Ni siquiera reparó en que eso no era jugar limpio. Ganó sin que, extrañamente, lo afectara la impresión causada por lo autobiográfico del relato. Luego lo pescaron y expulsaron. Pese a ello, la experiencia le permitió convertirse, al cabo de los años, en el escritor que no habría sido si, a través de un plagio, no hubiera revelado al ser humano que realmente era.

Así que el plagio también puede ser una vía de autoconocimiento y, en el extremo de la paradoja, de autenticidad.

En todo caso, aun si nos los tomamos con perspectiva, es un asunto serio, tanto por lo que requiere para ocurrir (rebajarse a la abyección; reconocer íntimamente que no se es capaz de hacer algo y enfatizar este mismo fracaso al pretender que sí se tiene tal capacidad) como por sus consecuencias (expulsiones, multas, encarcelamientos y desprecios).

Un asunto serio del que también puede hacerse un sainete, como ha pasado en los últimos días entre nosotros. Una lideresa feminista, ardiendo en las llamas de la indignación moral (exactamente igual que las señoras católicas cuando ven sus grafitis en las inmediaciones de las iglesias), ha pedido todas las sanciones posibles (legales, laborales y reputacionales) en contra de una escritora también feminista que mencionó en un artículo, sin citarla, un “concepto” que supuestamente le pertenece.

Revisadas las cosas, resulta que no se trataba de un concepto, sino de una descripción. La escritora se defendió bien de la acusación, pero cayendo también en el mismo equívoco.

Un concepto es una abstracción que funciona como objeto de una teoría. Por ejemplo, “patriarcado” es un concepto de la teoría feminista, pues es un elemento de representación teórica de un orden social con estas y aquellas características. “Despatriarcalizar” (“acabar el patriarcado”) no es un concepto, es la descripción de una acción o una lucha y por eso, a diferencia de lo que ocurre con los conceptos, es fácil llegar a ella por vías gramaticales. No requiere de que se cite a la primera persona que haya hecho tal “descubrimiento” (que al parecer tampoco fue la acusadora). “Género” es un concepto. “Tecnocracia” es otro concepto. Pero “tecnocracia de género” es una descripción que relaciona dos conceptos para referirse a quienes son tecnócratas y trabajan en género. Se llega a ella, insisto, por vías gramaticales.

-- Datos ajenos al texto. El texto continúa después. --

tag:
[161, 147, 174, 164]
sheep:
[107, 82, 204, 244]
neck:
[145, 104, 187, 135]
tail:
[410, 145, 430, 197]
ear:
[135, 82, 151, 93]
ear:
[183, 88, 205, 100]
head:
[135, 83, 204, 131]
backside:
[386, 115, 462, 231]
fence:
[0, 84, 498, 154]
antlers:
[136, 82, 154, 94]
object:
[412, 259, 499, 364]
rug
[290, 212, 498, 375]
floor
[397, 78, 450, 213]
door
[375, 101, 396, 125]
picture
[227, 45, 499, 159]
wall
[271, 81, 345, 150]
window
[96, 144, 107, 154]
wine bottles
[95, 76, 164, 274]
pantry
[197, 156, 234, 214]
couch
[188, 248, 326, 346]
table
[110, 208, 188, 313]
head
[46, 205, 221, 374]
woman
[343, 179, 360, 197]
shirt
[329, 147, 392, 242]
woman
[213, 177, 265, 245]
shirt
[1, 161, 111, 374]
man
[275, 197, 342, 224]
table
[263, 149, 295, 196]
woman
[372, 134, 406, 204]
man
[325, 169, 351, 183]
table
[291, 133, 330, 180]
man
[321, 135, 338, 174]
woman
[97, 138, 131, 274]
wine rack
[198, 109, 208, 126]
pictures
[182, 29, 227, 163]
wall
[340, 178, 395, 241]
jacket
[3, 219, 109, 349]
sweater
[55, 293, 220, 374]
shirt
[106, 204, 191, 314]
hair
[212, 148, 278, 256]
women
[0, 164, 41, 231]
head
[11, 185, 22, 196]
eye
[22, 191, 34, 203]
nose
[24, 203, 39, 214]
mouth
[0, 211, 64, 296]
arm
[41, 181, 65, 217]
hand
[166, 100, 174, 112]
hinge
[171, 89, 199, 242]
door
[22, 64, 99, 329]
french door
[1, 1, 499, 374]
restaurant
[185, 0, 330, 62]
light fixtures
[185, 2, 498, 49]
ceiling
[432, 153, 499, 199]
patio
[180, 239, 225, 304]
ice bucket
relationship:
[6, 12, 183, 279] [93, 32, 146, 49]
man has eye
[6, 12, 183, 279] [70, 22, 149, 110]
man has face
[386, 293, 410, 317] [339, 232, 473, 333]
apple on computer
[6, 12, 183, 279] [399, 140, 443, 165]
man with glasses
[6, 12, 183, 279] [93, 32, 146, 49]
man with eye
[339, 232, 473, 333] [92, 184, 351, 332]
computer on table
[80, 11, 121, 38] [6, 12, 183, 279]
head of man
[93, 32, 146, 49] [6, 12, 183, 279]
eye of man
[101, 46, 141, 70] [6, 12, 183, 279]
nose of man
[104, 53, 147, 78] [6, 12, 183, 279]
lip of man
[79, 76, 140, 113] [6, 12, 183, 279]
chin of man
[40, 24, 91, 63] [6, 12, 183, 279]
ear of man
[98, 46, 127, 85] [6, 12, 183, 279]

Por otra parte, hay que tomar en cuenta que incluso los conceptos teóricos son como los hijos, pronto abandonan a sus padres y se van a vivir con otros(as). Piénsese por ejemplo en el concepto de “sobre-determinación”. Lo dio a luz Freud, pero posteriormente fue tomado por Althusser, quien, luego de citar adecuadamente al psicoanalista, lo aplicó en un contexto completamente diferente, desnaturalizándolo, por decirlo así. Imaginen ahora a todos los marxistas y no marxistas que usaban “sobre-determinación” en los años 70 y 80, entre ellos René Zavaleta. ¿Tenían que reconocer a Althusser? ¿O a Freud? Y si no lo hacían (como que no lo hacían) ¿cometían por eso plagio?

Todo esto sea dicho sin dudar de la importancia del pensamiento de la feminista acusadora, pero con la verdad por delante. En realidad, lo que a ella le ha molestado del artículo no fue que la plagiaran, ya que el texto ni siquiera es teórico sino histórico. Lo que la irritó es que no le atribuyeran estas descripciones solamente a ella. El pecado de Narciso.